Funny thing, I wrote software reviews (or rather comparisions) professionally for five years. To ensure a fair review and a round article four different people were involved:
First: Me as the writer
Second: My editor. She checked my research for errors. Tested the things I had tested and described, to make sure the errors I found weren't just temporary glitches, or errors on my side, and that I didn't have overlooked anything.
Third: The chief-editor who looked, after the article was finished and edited with a fresh and unbiased eye, if everything was smooth, logical and if we provided a good journalistic quality.

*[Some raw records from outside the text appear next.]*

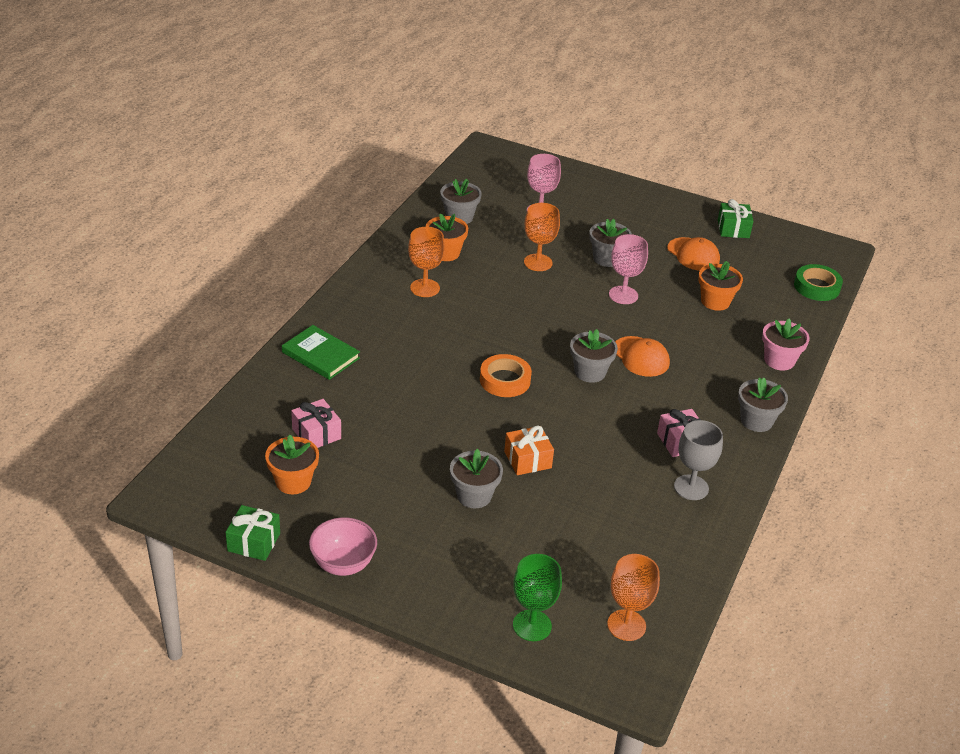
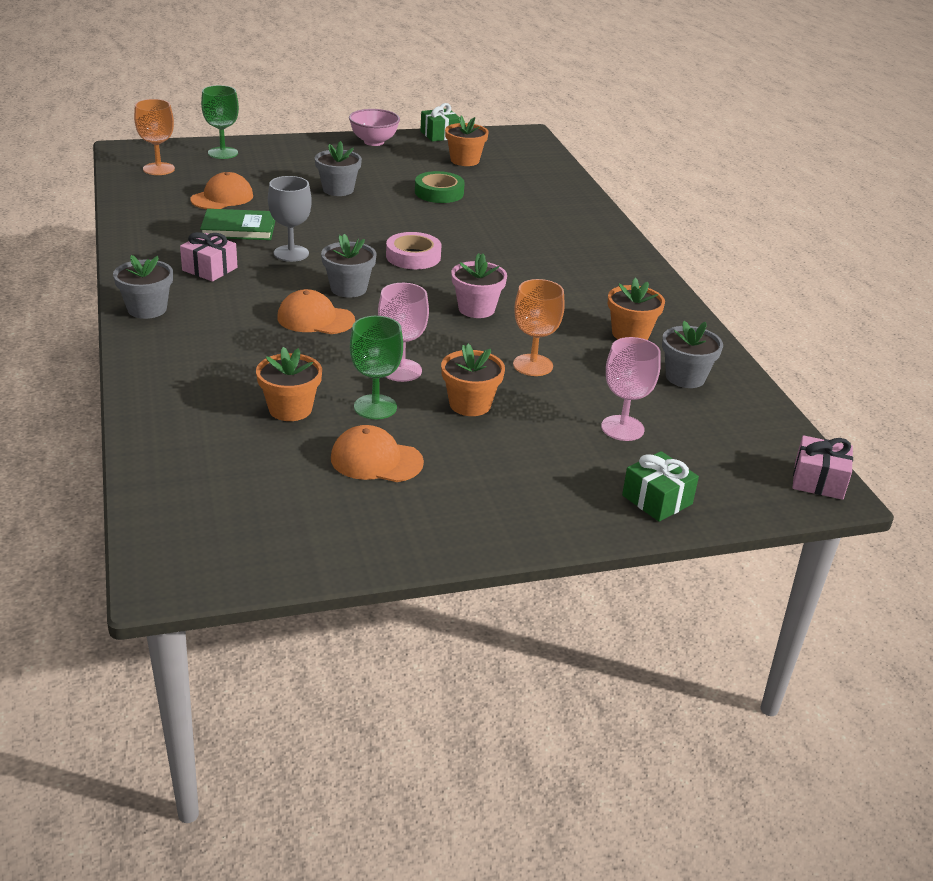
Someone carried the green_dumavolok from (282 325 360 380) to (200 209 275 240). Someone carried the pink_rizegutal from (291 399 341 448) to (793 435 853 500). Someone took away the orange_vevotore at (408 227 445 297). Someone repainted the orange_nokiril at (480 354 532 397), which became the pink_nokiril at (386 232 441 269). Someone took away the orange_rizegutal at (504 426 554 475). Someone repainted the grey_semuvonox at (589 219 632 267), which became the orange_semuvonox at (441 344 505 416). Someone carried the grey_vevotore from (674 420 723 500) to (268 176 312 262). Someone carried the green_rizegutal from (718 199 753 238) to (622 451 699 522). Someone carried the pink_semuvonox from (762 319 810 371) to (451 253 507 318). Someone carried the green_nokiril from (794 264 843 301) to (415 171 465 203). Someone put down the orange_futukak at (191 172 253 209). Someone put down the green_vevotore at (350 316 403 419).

Fourth: the final editor that just looked after the grammar and spelling to catch any error that might have escaped three persons.
My editor usually liked me being very direct about the quality of the software and if a tool was bad I was allowed to write that the tool was bad. Sometimes my frustration about a very rough testing-period showed in my writing and then she softened my words a bit. But on one ocassion she hated a tool even more than I did and she puts a harsh spotlight on the limits and errors.
Of course, we always kept a somewhat professional tone, like writing "the tool isn't able to keep the advertised promises" or "it worked as stable as a direction indicator: on - off - on - off" but not "the programmers are complete morons".
IF there were serious problems, we said so, without being extremely nice to the feelings of the programmers. In the end we didn't write for the programmers. We wrote for the readers and they should know which tool was worth a look and which tool just would be a waste of their time.
In your case: you found Malware. Why on earth do you want to go easy on programmers who put their users at risk? Maybe with full intent? You write for your readers. Put a big warning label on top of the article, that this tool contains malware.